Par ce pourvoi, Madame D fait grief à l'arrêt de la Cour d'appel d'avoir prononcé l'adoption plénière de F par Madame W.
En effet, selon l'article 6, IV alinéa premier de la loi n°2021-1017 du 2 août 2021 relative à la bioéthique, "lorsqu'un couple de femmes a eu recours à une AMP à l'étranger avant la publication de la présente loi, il peut faire, devant le notaire, une reconnaissance conjointe de l'enfant dont la filiation n'est établie qu'à l'égard de la femme qui a accouché. Cette reconnaissance établit la filiation à l'égard de l'autre femme".
L'article 9 de la loi nº 2022-219 du 21 février 2022 visant à réformer l'adoption dispose :
« À titre exceptionnel, pour une durée de trois ans à compter de la promulgation de la présente loi lorsque, sans motif légitime, la mère inscrite dans l'acte de naissance de l'enfant refuse la reconnaissance conjointe prévue au IV de l'article 6 de la loi nº 2021-1017 du 2 août 2021 relative à la bioéthique, la femme qui n'a pas accouché peut demander à adopter l'enfant, sous réserve de rapporter la preuve du projet parental commun et de l'AMP réalisée à l'étranger avant la publication de la même loi, dans les conditions prévues par la loi étrangère, sans que puisse lui être opposée l'absence de lien conjugal ni la condition de durée d'accueil prévue au premier alinéa de l'article 345 du code civil. Le tribunal prononce l'adoption s'il estime que le refus de la reconnaissance conjointe est contraire à l'intérêt de l'enfant et si la protection de ce dernier l'exige. Il statue par une décision spécialement motivée.»

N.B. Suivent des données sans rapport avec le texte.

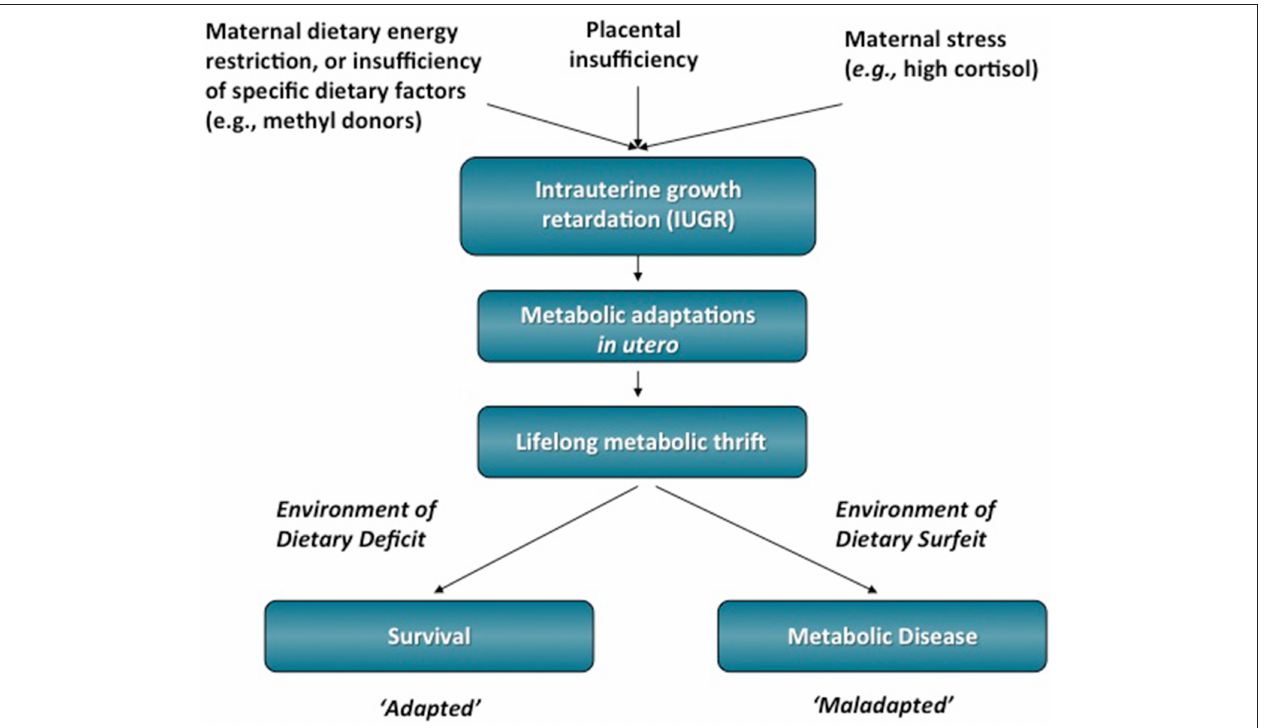
FIGURE 1 | IUGR is one environmental perturbation that has been linked to the development of T2DM and obesity in adulthood. It is hypothesized that the early life stressor of dietary energy restriction may program metabolic adaptations that favor survival initially, but are ultimately detrimental to adult health in an environment of dietary energy surfeit. Therefore, what was an advantage in utero in which energy substrates was scarce can become a disadvantage by increasing the person’s susceptibility to metabolic diseases in adulthood.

Le pourvoi pose la question de savoir si le législateur, en prévoyant que « Le tribunal prononce l'adoption s'il estime que le refus de la reconnaissance conjointe est contraire à l'intérêt de l'enfant et si la protection de ce dernier l'exige », a entendu subordonner le prononcé de l'adoption à une condition autonome tenant à l'exigence de protection de l'enfant.
Ce dispositif transitoire a été créé pour régler la situation des couples de femmes ayant eu recours à une assistance médicale à la procréation à l'étranger avant la loi du 2 août 2021 et qui se sont séparées, de manière conflictuelle, depuis le projet parental commun. Il ressort de l'exposé des motifs de l'amendement à l'origine de l'article 9 précité que celui-ci a pour objectif de ne pas priver l'enfant issu de ce projet parental de la protection qu'offre un second lien de filiation, du seul fait de la séparation conflictuelle de ses parents et du refus consécutif de la femme inscrite dans l'acte de naissance d'établir la reconnaissance conjointe. L'adoption ne sera prononcée que si ce refus n'est pas légitime et si elle est conforme à l'intérêt de l'enfant.

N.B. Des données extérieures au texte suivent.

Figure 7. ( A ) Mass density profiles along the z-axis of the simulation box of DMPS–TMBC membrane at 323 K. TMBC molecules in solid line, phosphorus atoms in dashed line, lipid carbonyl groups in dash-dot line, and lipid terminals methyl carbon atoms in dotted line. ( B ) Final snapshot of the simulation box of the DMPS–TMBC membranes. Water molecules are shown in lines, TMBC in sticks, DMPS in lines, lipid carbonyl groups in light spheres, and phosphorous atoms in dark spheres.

La Cour de cassation en conclut donc : "il y a lieu de considérer qu'au regard du projet parental commun dont a procédé l'AMP réalisée, l'adoption de l'enfant peut être prononcée si, en dépit du refus, sans motif légitime, de la femme qui a accouché de procéder à la reconnaissante conjointe, elle est conforme à l'intérêt de l'enfant, souverainement apprécié par le juge en considération des exigences de sa protection."